--- Task description ---
Reproduce the listing from the line containing "Designet og produceret i" through the line containing "tratamento narrativo da", leaving the pictures out.

+++

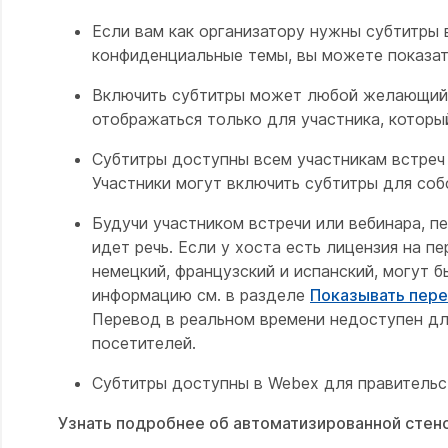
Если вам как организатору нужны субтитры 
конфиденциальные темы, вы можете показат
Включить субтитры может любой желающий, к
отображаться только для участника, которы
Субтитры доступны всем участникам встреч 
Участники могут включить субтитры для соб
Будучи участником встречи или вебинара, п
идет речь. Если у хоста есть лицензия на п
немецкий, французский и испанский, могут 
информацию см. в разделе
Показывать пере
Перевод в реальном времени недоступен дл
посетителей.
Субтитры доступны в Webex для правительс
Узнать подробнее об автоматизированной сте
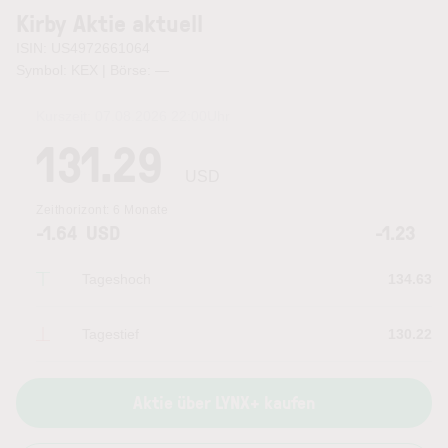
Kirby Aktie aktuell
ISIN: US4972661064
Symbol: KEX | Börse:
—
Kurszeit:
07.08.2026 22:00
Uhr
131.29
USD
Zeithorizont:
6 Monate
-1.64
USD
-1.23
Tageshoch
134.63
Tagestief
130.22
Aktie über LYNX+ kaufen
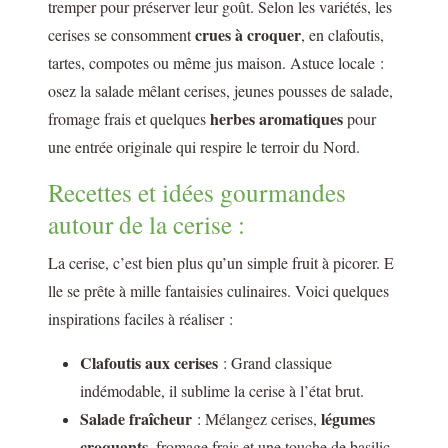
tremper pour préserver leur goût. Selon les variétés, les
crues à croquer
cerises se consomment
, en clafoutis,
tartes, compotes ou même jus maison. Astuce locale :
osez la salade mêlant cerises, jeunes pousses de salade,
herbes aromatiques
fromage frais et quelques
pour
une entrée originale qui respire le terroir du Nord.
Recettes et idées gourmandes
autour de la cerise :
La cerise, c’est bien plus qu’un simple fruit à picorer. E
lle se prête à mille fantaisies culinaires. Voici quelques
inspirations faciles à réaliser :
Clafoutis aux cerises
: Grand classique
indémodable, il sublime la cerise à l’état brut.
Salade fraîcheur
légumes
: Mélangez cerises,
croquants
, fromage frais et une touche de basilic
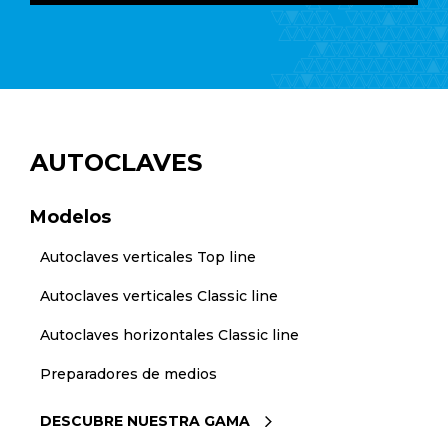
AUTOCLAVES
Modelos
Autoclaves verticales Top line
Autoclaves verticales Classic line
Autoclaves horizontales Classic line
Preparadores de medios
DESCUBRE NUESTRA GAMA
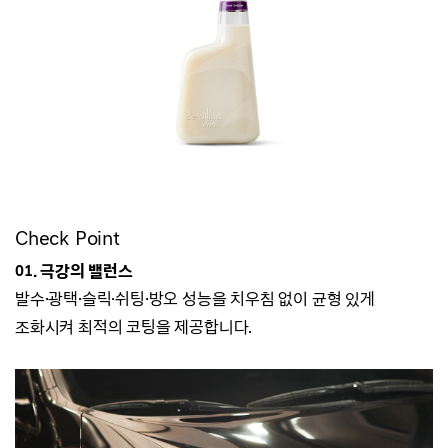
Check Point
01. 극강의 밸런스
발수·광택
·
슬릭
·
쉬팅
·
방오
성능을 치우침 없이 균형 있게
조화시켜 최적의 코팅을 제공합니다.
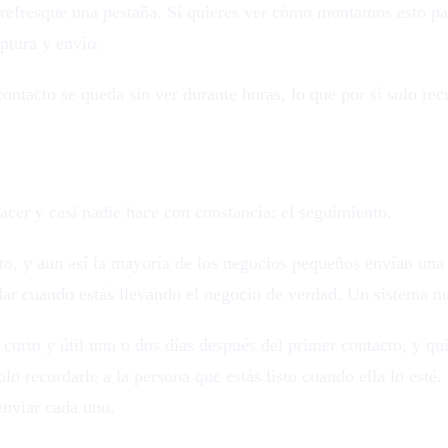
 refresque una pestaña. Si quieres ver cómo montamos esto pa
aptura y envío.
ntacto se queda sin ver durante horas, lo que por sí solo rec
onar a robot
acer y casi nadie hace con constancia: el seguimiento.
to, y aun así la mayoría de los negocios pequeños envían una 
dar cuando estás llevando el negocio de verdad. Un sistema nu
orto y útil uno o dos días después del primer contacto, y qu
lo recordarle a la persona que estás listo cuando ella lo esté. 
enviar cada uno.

+++

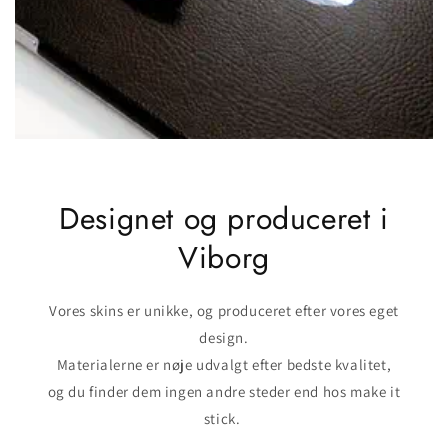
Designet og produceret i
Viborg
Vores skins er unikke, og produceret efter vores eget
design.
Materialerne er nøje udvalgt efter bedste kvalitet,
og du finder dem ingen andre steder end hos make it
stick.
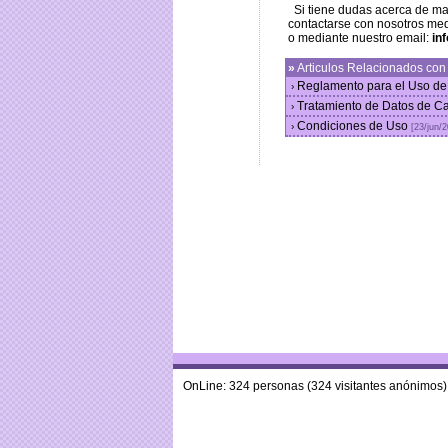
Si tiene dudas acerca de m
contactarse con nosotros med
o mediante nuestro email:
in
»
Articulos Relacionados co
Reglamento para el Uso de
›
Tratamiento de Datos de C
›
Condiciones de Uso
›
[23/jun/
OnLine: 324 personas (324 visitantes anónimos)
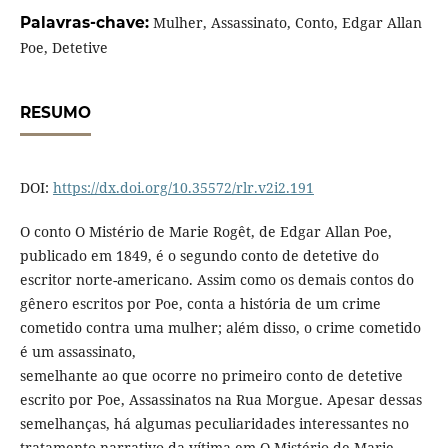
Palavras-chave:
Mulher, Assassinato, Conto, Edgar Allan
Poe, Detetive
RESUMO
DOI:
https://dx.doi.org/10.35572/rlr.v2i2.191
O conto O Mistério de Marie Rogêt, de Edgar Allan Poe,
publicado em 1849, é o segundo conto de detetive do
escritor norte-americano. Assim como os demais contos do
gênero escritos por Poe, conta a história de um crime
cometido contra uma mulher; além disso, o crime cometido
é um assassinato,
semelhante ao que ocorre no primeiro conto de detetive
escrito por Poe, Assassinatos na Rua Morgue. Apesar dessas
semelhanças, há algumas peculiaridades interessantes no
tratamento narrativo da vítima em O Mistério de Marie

+++

--- Result of the exercise ---
Designet og produceret i
Viborg
Vores skins er unikke, og produceret efter vores eget
design.
Materialerne er nøje udvalgt efter bedste kvalitet,
og du finder dem ingen andre steder end hos make it
stick.
Si tiene dudas acerca de m
contactarse con nosotros med
o mediante nuestro email:
in
»
Articulos Relacionados co
Reglamento para el Uso de
›
Tratamiento de Datos de C
›
Condiciones de Uso
›
[23/jun/
OnLine: 324 personas (324 visitantes anónimos)
Palavras-chave:
Mulher, Assassinato, Conto, Edgar Allan
Poe, Detetive
RESUMO
DOI:
https://dx.doi.org/10.35572/rlr.v2i2.191
O conto O Mistério de Marie Rogêt, de Edgar Allan Poe,
publicado em 1849, é o segundo conto de detetive do
escritor norte-americano. Assim como os demais contos do
gênero escritos por Poe, conta a história de um crime
cometido contra uma mulher; além disso, o crime cometido
é um assassinato,
semelhante ao que ocorre no primeiro conto de detetive
escrito por Poe, Assassinatos na Rua Morgue. Apesar dessas
semelhanças, há algumas peculiaridades interessantes no
tratamento narrativo da vítima em O Mistério de Marie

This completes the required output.